▶ **Work order**
Write the next part of the article below on the COPD exacerbation prediction study, starting after its final sentence.

COPD Study Fails to Find Model That Can Predict Exacerbations
If a health system could identify which patients with chronic obstructive pulmonary disease (COPD) were at risk for exacerbations of disease, interventions aimed at improving health outcomes could be developed. A study to develop and evaluate predictive models that could be used to identify such high-risk patients was unable to do so, however.
The study, published in the Journal of Managed Care & Specialty Pharmacy, noted that outcomes-based payment models have used COPD exacerbations as a quality metric to determine reimbursement rates, but value-based payment models require quality metrics that are measurable and actionable. The researchers noted that identification of appropriate indicators of quality care is a challenge. In addition, the data that are needed may not be routinely available in existing systems.

▶ **Entries provided**
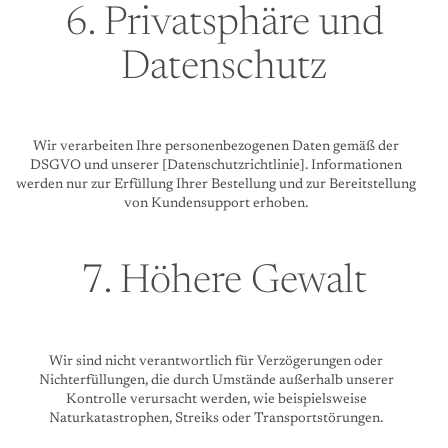
6. Privatsphäre und
Datenschutz
Wir verarbeiten Ihre personenbezogenen Daten gemäß der
DSGVO und unserer [Datenschutzrichtlinie]. Informationen
werden nur zur Erfüllung Ihrer Bestellung und zur Bereitstellung
von Kundensupport erhoben.
7. Höhere Gewalt
Wir sind nicht verantwortlich für Verzögerungen oder
Nichterfüllungen, die durch Umstände außerhalb unserer
Kontrolle verursacht werden, wie beispielsweise
Naturkatastrophen, Streiks oder Transportstörungen.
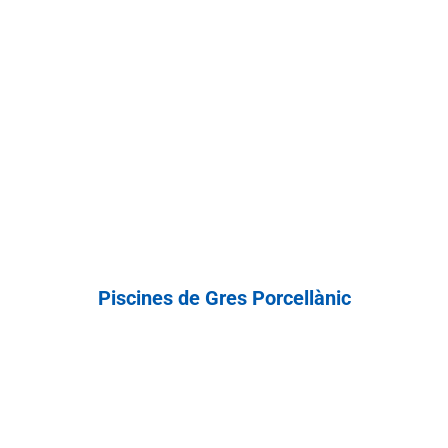
Piscines de Gres Porcellànic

▶ **Response to the task**
Previous studies have identified factors that are predictive of COPD exacerbations, including history of exacerbation, COPD disease severity, and COPD treatment. These studies generally included all patients with COPD, regardless of whether they were treated according to clinical guidelines.
Researchers sought to identify factors predictive of exacerbations among patients being treated for COPD with bronchodilator-based combination therapy. They compared patients treated with comparable regimens, but were unable to develop a model that accurately predicted exacerbations.
Using health insurance claims data, researchers obtained demographics, enrollment information, comorbidities, medication use, and healthcare resource utilization for each patient over a 6-month baseline period. Exacerbations were examined over a 6-month outcome period and included inpatient, outpatient, and emergency department exacerbations.
The cohort was split into training (75%) and validation (25%) sets. There were 478,772 patients included in the analytic sample, of whom 40.5% had exacerbations during the outcome period.
Patients with more severe COPD had slightly more comorbidities, medication use, and healthcare resource utilization compared with patients without exacerbations. In the base model, sensitivity was 41.6% and specificity was 85.5%. Positive and negative predictive values were 66.2% and 68.2%, respectively. Other models that were evaluated resulted in similar test characteristics as the base model.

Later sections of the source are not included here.